Main article: Depolarisatieratio

Monitoring van de polarisatie van de verstrooide fotonen is nuttig voor het begrijpen van de verbanden tussen moleculaire symmetrie en Raman-activiteit die kunnen helpen bij het toewijzen van pieken in Raman-spectra. Licht gepolariseerd in een enkele richting geeft alleen toegang tot sommige Raman-actieve modi, maar het roteren van de polarisatie geeft toegang tot andere modi. Elke modus wordt gescheiden volgens zijn symmetrie.

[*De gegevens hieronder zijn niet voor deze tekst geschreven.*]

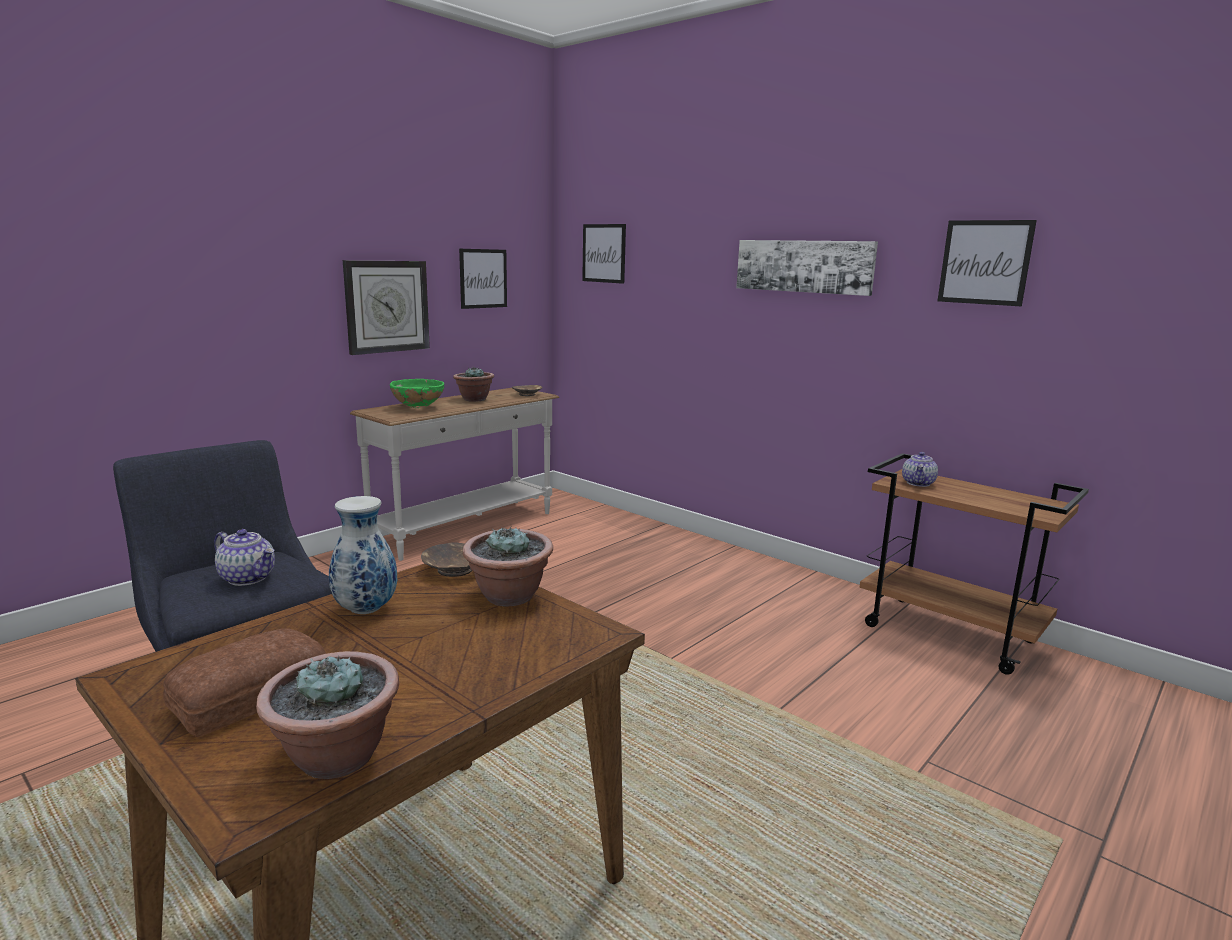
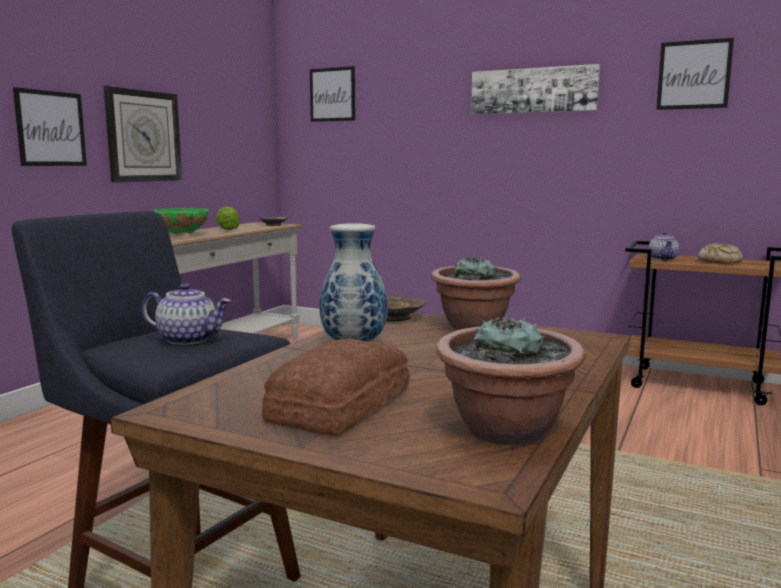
camera: 15 degrees left, 5 degrees down
(474, 399) = (228, 229): potted plant -> lettuce
(483, 278) = (223, 116): picture -> picture (51, 128)
(982, 496) = (719, 262): none -> bread

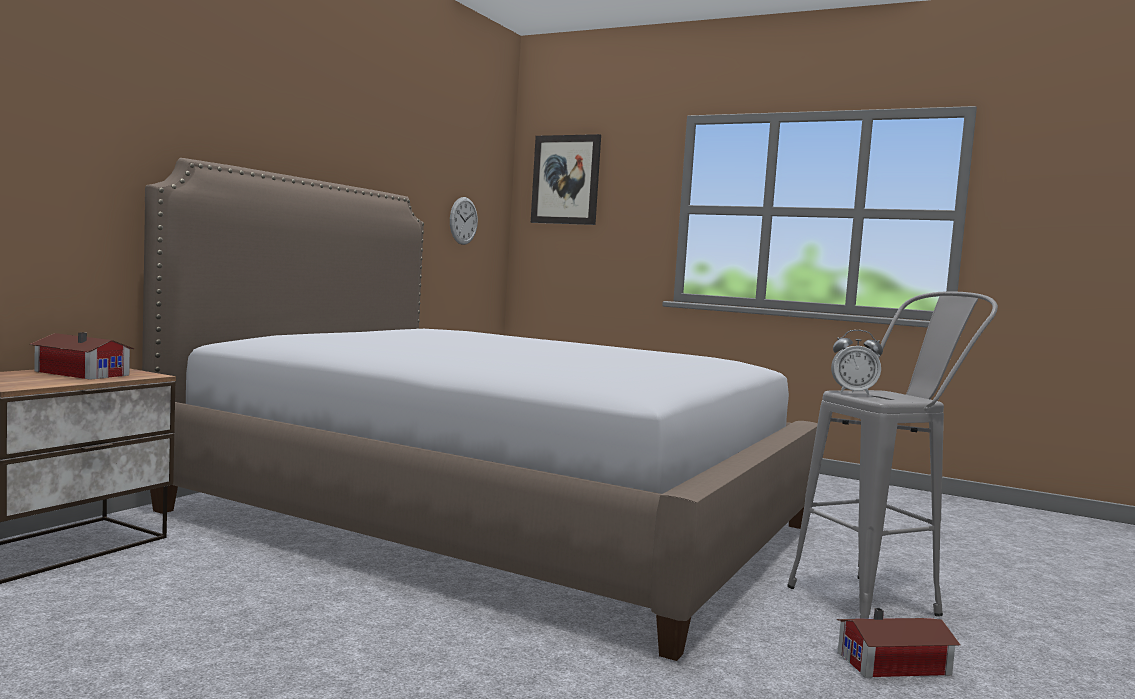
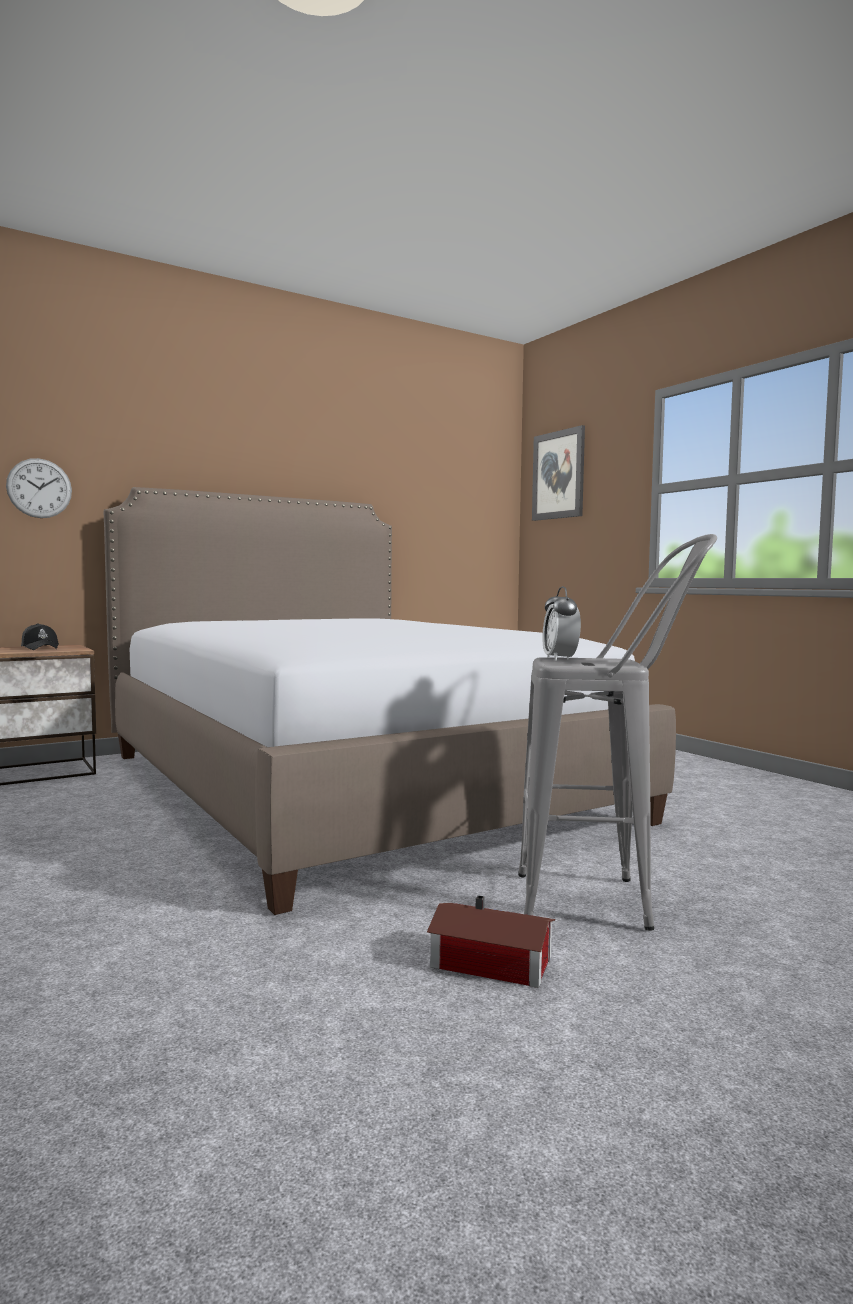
camera: 30 degrees right, 0 degrees up
(82, 373) = (40, 648): toy house -> black cap
(463, 220) = (454, 523): wall clock -> wall clock (39, 488)
(853, 393) = (560, 659): alarm clock -> alarm clock turned 45 degrees clockwise

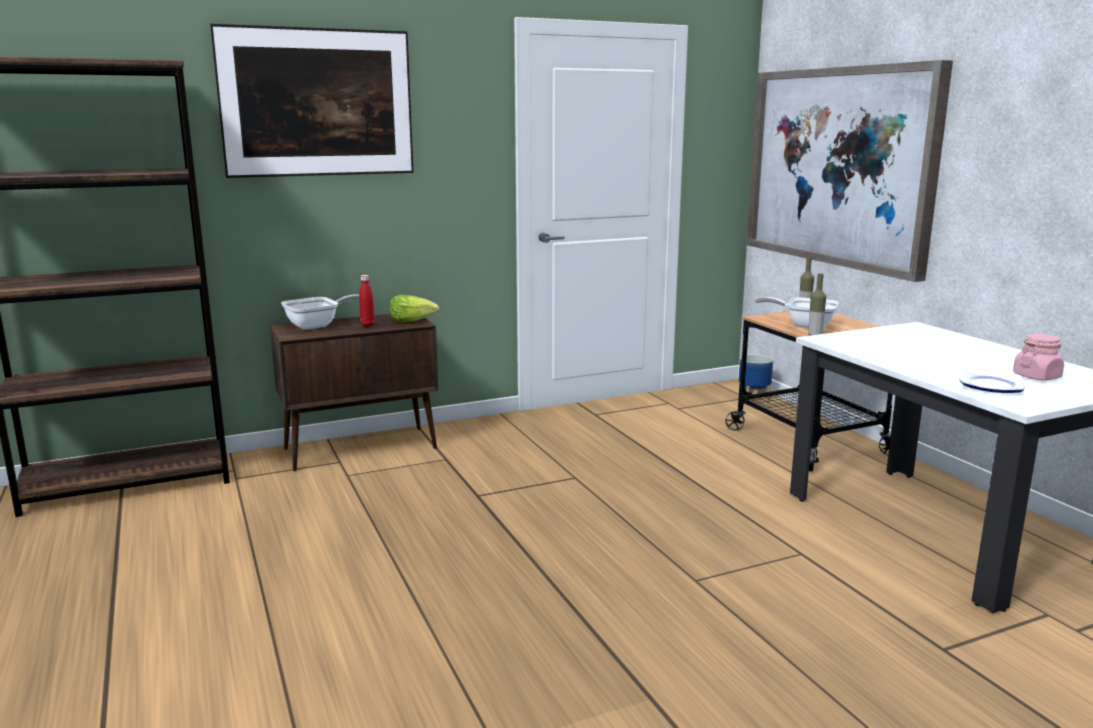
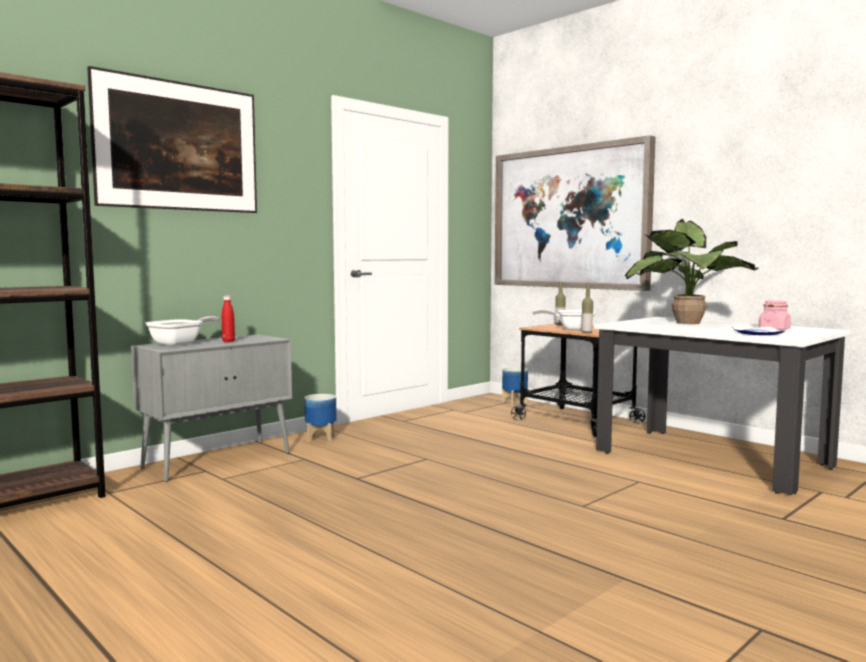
camera: 20 degrees left, 10 degrees down
(362, 448) = (219, 460): brown cabinet -> grey cabinet
(412, 321) = (265, 338): lettuce -> none
(484, 431) = (321, 439): none -> planter
(928, 345) = (685, 323): none -> potted plant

de symmetrie van een trillingsmodus wordt afgeleid uit de depolarisatieverhouding ρ, die de verhouding is van de Raman-verstrooiing met polarisatie orthogonale tot de invallende laser en de Raman-verstrooiing met dezelfde polarisatie als de invallende laser.: ρ = I r I u {\displaystyle \rho ={\frac {I_{r}}{I_{u}}}}

{\displaystyle \rho ={\frac {I_{r}}{I_{u}}}}

Hier heb ik r {\displaystyle I_{r}}

I_r

is de intensiteit van Raman verstrooiing wanneer de analyzer is 90 graden gedraaid met betrekking tot het incident licht van de polarisatie-as, en ik u {\displaystyle I_{u}}

I_{u}

de intensiteit van Raman verstrooiing wanneer de analyzer is uitgelijnd met de polarisatie van het incident laser. Wanneer gepolariseerd licht interageert met een molecuul, vervormt het de molecule die een gelijk en tegengesteld effect in de vlakke golf veroorzaakt, waardoor het wordt gedraaid door het verschil tussen de oriëntatie van de molecule en de hoek van polarisatie van de lichtgolf. Als ρ ≥ 3 4 {\displaystyle \ rho \ geq {\frac {3}{4}}}

{\displaystyle \ rho \ geq {\frac {3}{4}}}

, dan worden de trillingen op die frequentie gedepolariseerd, wat betekent dat ze niet helemaal symmetrisch zijn.

Geef een antwoord

Het e-mailadres wordt niet gepubliceerd.